Science, Medicine, and the Anesthesiologist

The efficacy of β-blocker use after myocardial infarction for secondary prevention is controversial. This parallel-group, open-label trial (September 2017 to May 2023; 45 centers in Sweden, Estonia, and New Zealand) of patients with acute myocardial infarction (obstructive disease on coronary angiography; left ventricular ejection fraction of at least 50%) randomized 5,020 patients to either long-term treatment with a β blocker (100 mg metoprolol daily or at least 5 mg bisoprolol daily) (N = 2,508) or no β-blocker treatment (N = 2,512). The primary endpoint was a composite of death from any cause or new myocardial infarction. Cohort characteristics included median age 65 yr, 22.5% female, and 35.2% ST-segment elevation myocardial infarction. The median follow-up was 3.5 yr (interquartile range, 2.2 to 4.7 yr). There was no difference in the primary outcome between groups (7.9% β blocker vs. 8.3% without; hazard ratio, 0.96; 95% CI, 0.79 to 1.16; P = 0.64). As well, no differences were noted in secondary endpoints (death from any cause, 3.9% vs. 4.1%; death from cardiovascular causes, 1.5% vs. 1.3%; myocardial infarction, 4.5% vs. 4.7%; hospitalization for atrial fibrillation, 1.1% vs. 1.4%; and hospitalization for heart failure, 0.8% vs. 0.9%). No differences in a variety of safety endpoints were noted.
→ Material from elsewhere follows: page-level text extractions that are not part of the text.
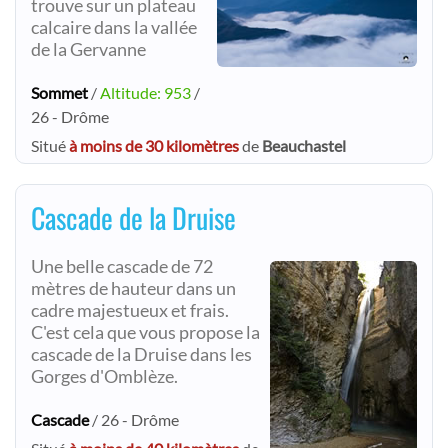
trouve sur un plateau
calcaire dans la vallée
de la Gervanne
Sommet
/
Altitude: 953
/
26 - Drôme
Situé
à moins de 30 kilomètres
de
Beauchastel
Cascade de la Druise
Une belle cascade de 72
mètres de hauteur dans un
cadre majestueux et frais.
C'est cela que vous propose la
cascade de la Druise dans les
Gorges d'Omblèze.
Cascade
/ 26 - Drôme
Take home message: This large, parallel-group, randomized trial of primarily European patients with predominantly non–ST-segment elevation myocardial infarction and left ventricular ejection fraction greater than or equal to 50% demonstrated no difference in death or new myocardial infarction with or without the use of β blockers for secondary prevention over a 3.5-yr median follow-up period.